*What is expected*. How do the lines below between the ones holding "of the NH Society" and "Some changes have", inclusive, read? Give them again exactly, with no other lines.

:: Recorded information ::

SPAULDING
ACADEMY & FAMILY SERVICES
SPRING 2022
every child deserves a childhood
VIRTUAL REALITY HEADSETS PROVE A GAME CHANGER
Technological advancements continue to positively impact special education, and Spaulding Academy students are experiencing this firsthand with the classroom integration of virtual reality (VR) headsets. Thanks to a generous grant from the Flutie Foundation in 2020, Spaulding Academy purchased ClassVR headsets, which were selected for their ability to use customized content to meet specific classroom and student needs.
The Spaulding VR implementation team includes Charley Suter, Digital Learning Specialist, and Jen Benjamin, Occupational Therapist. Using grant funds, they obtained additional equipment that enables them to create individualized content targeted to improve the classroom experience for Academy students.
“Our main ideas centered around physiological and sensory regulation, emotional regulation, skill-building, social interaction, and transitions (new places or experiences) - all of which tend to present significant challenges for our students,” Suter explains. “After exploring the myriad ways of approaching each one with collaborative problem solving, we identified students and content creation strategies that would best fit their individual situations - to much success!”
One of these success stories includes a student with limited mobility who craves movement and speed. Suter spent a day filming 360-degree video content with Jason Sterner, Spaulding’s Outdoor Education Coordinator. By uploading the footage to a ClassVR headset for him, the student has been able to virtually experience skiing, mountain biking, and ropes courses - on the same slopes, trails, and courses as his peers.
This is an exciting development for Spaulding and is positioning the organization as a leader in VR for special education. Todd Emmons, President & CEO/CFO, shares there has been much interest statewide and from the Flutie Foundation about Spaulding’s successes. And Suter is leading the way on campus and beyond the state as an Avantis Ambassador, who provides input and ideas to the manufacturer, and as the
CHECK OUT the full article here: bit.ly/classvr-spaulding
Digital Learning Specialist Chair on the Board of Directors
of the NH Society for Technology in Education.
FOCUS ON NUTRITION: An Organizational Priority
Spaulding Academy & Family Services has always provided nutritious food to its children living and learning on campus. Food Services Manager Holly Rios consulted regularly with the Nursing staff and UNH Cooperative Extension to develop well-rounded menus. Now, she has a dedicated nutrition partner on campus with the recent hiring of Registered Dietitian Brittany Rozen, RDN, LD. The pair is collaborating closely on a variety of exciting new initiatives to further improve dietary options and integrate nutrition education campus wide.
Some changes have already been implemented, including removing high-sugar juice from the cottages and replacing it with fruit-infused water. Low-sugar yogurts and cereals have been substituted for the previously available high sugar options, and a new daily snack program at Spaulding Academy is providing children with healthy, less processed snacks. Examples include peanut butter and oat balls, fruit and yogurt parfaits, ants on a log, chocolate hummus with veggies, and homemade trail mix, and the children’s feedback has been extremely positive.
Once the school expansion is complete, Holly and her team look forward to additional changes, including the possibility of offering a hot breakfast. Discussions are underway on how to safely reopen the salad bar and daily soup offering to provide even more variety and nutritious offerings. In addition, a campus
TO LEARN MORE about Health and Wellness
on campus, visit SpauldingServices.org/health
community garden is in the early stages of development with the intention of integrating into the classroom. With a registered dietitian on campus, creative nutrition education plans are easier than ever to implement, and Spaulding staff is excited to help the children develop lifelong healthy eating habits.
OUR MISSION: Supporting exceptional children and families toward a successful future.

:::

*Result*.
of the NH Society for Technology in Education.
FOCUS ON NUTRITION: An Organizational Priority
Spaulding Academy & Family Services has always provided nutritious food to its children living and learning on campus. Food Services Manager Holly Rios consulted regularly with the Nursing staff and UNH Cooperative Extension to develop well-rounded menus. Now, she has a dedicated nutrition partner on campus with the recent hiring of Registered Dietitian Brittany Rozen, RDN, LD. The pair is collaborating closely on a variety of exciting new initiatives to further improve dietary options and integrate nutrition education campus wide.
Some changes have already been implemented, including removing high-sugar juice from the cottages and replacing it with fruit-infused water. Low-sugar yogurts and cereals have been substituted for the previously available high sugar options, and a new daily snack program at Spaulding Academy is providing children with healthy, less processed snacks. Examples include peanut butter and oat balls, fruit and yogurt parfaits, ants on a log, chocolate hummus with veggies, and homemade trail mix, and the children’s feedback has been extremely positive.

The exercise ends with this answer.